Monday, August 24, 2009

Word sounds

Got on a kick recently listening to Creedence Clearwater Revival's "Born on the Bayou" after seeing the "live at Woodstock" video. I'd heard on the radio someone who'd worked at Woodstock talk about how the opening notes of this song, at 3 a.m., kicked the festival into overdrive. (Thank God for anniversary stories.)

Anyway, the more I listened the more I realized something about how the lyrics (see below) use the repetition of a particular sound to tie the piece together.

I doubt I have a chance of interviewing John Fogerty about this, so don't know how intentional this was, but check out the video below and listen for the repetition of the "oo" sound -- in words like "do" and "July" -- that reinforce that sound, which of course is in the title of the song. And when he sings, Fogerty really exploits the sound -- pushing it hard and low at least a couple of times so it really punctuates the rhythm of the song.

(He also, importantly, gives the sound some room to breathe -- in the 3rd line of the song, he sings "don't let the man getcha and do what he done to me." It'd be different, and probably not as good, had he sung "don't let them man get you and do what he done to me.")

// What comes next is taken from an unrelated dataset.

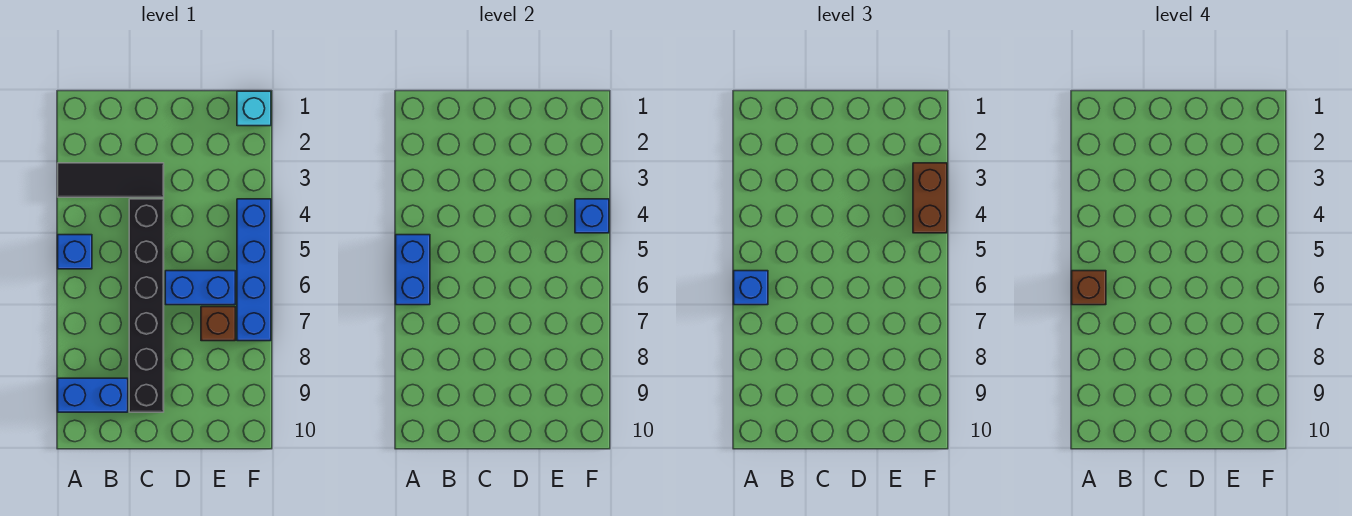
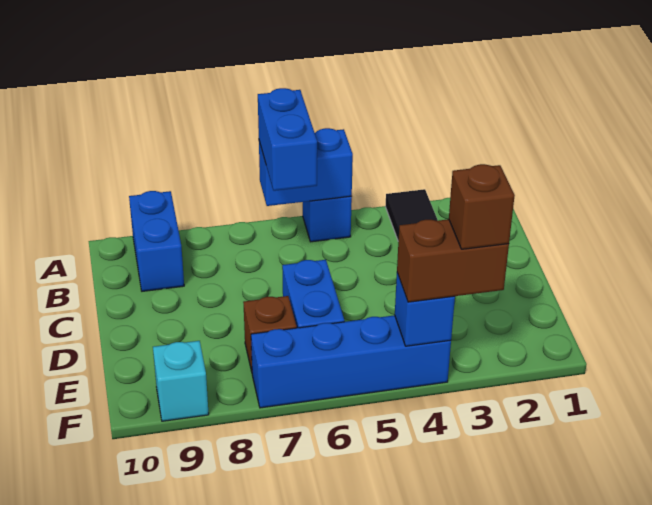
blue 1x1 brick [734,271,768,305] -> blue 1x2 brick [258,88,317,191]
brown 1x1 brick [1072,271,1106,305] -> brown 1x1 brick moved to [449,164,515,249]
black 1x6 brick [129,199,164,412] -> none
cyan 1x1 brick [237,91,271,126] -> cyan 1x1 brick moved to [153,341,209,421]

Fogerty's emphasis on that sound ends up unifying the song. And you can use the same type of technique to help unify a story. Pay attention to the sounds of the words. If you can deftly repeat key sounds at points in the story -- being careful not to overdo it and turn it into a gimmick -- your piece will feel that much more cohesive, that much more like a whole thing as opposed to a collection of paragraphs. The reader might notice only subliminally, but that's even more cool.

Born on the bayou
(by John Fogerty)

Now, when I was just a little boy,
Standin' to my daddy's knee,
My poppa said, son, don't let the man get you
Do what he done to me.
'cause he'll get you,
'cause he'll get you now, now.

And I can remember the fourth of july,
Runnin' through the backwood, bare.
And I can still hear my old hound dog barkin',
Chasin' down a hoodoo there.
Chasin' down a hoodoo there.

Born on the bayou;
Born on the bayou;
Born on the bayou.

Wish I was back on the bayou.
Rollin' with some cajun queen.
Wishin' I were a fast freight train,
Just a chooglin' on down to New Orleans.